AUSZUG:
◇ ◇ ◇ ◇

# Umbau Teichumrandung



## Vera44 (20. Mai 2013)

Hallo!

Hier möchte ich Euch an unserm Umbau der Teichumrandung teilhaben lassen. Unseren alten Teich kennt Ihr ja. Im Anschluss kommt noch ein Bild. Unser Teichrand war vorher nicht "befestigt". Da wir ein Hanggrundstück haben, kam der Entschluss das Ufer richtig zu befestigen.

Also los gings. Da es einfacher ist die Umrandung ausserhalb des Teiches zu bauen kam die Idee die Wassermenge den Fischen anzupassen.

So ging es am 27.04. um 8h los. Leider hatten wir während der ganzen Bauphase nur sch... Wetter.

Und nun die ersten Bilder


----------



## Vera44 (20. Mai 2013)

*AW: Umbau Teichumrandung*

Und so gings weiter...

◇ ◇ ◇ ◇

(Skelett-Landmarkendaten)
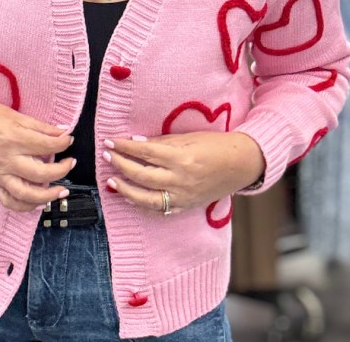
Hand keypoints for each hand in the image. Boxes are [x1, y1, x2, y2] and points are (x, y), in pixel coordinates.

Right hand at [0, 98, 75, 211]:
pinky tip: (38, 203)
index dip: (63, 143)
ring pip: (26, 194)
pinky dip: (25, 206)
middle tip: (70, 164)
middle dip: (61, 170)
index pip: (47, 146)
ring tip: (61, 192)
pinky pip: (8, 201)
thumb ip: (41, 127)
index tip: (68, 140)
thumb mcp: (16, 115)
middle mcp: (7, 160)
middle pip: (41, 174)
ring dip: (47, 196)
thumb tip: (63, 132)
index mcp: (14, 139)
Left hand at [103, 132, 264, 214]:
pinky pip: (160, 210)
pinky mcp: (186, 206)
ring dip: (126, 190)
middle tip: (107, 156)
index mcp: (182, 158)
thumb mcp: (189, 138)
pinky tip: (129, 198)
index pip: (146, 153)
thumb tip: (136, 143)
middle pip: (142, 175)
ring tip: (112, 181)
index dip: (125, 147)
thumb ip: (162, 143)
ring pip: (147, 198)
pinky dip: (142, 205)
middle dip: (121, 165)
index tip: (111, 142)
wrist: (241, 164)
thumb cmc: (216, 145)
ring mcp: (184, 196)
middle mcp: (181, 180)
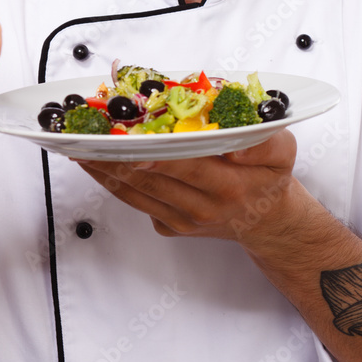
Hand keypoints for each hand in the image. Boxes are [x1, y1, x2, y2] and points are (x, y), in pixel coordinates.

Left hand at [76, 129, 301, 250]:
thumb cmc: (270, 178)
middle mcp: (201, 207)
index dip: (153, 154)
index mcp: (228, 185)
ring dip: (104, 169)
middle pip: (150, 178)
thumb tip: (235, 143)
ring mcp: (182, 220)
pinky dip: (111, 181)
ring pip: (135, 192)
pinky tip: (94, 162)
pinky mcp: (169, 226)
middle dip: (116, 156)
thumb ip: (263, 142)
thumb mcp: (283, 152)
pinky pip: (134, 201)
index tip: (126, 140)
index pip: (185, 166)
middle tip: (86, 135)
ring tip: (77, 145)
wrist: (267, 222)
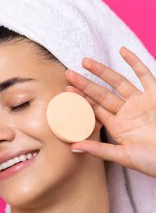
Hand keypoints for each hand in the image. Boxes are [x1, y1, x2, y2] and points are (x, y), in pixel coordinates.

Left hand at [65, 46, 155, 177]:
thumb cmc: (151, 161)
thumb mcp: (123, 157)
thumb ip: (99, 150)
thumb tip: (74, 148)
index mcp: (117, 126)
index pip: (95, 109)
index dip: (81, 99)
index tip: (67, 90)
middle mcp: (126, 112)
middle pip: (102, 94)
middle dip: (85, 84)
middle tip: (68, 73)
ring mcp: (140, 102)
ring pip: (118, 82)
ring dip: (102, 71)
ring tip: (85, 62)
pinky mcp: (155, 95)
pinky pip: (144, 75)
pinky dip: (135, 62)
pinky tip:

◇ ◇ ◇ ◇

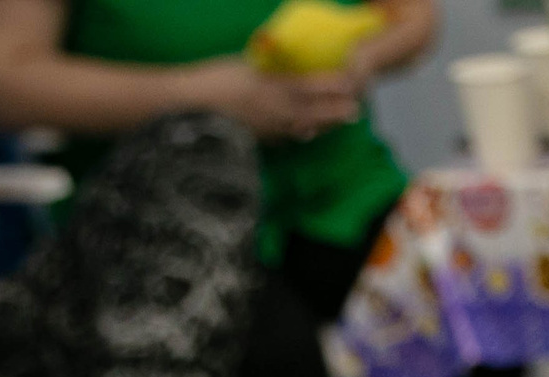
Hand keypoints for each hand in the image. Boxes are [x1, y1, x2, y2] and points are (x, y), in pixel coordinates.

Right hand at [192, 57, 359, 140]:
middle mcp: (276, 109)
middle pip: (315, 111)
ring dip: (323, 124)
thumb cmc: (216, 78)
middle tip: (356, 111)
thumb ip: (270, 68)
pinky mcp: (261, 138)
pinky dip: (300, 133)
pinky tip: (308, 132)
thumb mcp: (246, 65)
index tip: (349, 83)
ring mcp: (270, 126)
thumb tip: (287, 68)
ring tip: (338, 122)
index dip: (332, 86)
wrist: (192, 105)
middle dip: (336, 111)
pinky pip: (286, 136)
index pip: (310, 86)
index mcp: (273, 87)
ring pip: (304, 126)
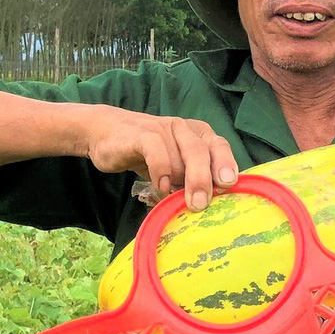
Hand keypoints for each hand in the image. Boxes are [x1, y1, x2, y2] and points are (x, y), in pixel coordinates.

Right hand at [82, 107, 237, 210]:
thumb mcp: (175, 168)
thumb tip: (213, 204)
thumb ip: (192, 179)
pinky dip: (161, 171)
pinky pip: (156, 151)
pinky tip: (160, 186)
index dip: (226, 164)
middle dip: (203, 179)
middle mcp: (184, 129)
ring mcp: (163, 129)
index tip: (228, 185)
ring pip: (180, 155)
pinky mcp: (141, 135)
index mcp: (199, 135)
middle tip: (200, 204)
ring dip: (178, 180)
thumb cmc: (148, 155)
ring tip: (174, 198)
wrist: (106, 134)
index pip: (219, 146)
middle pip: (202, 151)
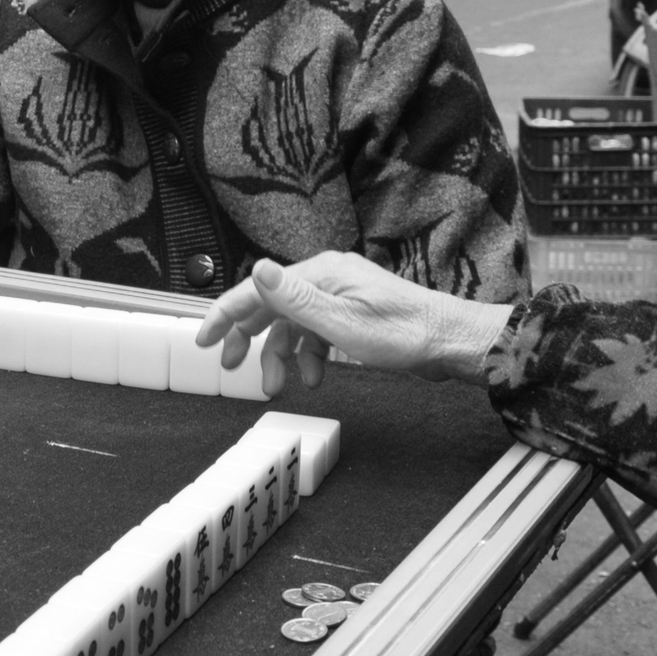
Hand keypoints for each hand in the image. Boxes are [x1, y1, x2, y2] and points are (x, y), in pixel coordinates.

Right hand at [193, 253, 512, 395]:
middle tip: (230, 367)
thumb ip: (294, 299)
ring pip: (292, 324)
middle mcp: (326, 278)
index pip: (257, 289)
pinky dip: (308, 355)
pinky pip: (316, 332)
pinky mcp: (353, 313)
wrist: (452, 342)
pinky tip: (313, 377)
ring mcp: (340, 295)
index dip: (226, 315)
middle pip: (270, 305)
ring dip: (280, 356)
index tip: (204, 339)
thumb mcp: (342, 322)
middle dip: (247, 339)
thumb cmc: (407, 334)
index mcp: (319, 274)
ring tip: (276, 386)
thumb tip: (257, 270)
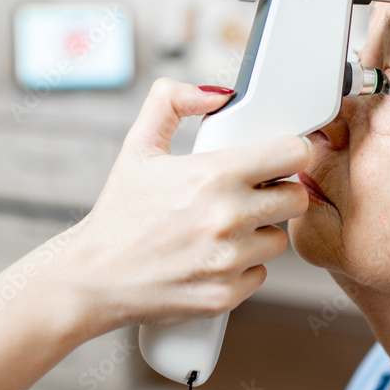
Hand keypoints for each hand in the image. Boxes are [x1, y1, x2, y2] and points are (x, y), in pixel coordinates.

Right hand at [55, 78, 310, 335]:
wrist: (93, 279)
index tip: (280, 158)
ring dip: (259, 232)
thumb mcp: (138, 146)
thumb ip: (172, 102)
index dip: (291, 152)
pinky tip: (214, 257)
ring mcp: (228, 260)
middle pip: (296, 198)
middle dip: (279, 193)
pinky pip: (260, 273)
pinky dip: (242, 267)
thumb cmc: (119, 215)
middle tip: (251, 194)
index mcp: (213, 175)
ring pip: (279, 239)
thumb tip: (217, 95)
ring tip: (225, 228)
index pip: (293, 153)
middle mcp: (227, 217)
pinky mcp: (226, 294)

◇ ◇ ◇ ◇

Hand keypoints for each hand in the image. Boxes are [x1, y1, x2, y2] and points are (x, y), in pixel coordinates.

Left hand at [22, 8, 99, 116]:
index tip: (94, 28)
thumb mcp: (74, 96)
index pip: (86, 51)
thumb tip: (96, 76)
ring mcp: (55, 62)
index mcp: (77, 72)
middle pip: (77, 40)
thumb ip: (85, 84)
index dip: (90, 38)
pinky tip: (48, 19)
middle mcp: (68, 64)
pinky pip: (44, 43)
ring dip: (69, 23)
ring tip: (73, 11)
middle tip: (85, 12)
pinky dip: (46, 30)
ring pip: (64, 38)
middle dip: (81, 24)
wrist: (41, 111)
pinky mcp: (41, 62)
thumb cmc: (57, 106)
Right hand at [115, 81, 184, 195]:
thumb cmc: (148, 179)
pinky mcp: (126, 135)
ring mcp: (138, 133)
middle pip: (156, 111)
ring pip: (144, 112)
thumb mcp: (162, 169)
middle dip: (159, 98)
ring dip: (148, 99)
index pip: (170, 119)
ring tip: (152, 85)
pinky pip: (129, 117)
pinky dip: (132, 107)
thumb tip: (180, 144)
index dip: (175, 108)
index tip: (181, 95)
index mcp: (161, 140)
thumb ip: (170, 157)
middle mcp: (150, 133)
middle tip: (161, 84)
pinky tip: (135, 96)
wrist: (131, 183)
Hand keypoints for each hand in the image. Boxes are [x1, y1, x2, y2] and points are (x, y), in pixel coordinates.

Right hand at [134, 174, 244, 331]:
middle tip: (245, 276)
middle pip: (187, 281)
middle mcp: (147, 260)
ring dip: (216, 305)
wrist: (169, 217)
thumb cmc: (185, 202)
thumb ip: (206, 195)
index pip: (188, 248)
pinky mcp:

◇ ◇ ◇ ◇

AUFGABE: Geben Sie aus dem Auszug über den Umbau der Teichumrandung den Abschnitt wortgetreu wieder, der mit den Worten „Also los gings.“ einsetzt und mit „nur sch... Wetter.“ schließt.

ANTWORT:
Also los gings. Da es einfacher ist die Umrandung ausserhalb des Teiches zu bauen kam die Idee die Wassermenge den Fischen anzupassen.

So ging es am 27.04. um 8h los. Leider hatten wir während der ganzen Bauphase nur sch... Wetter.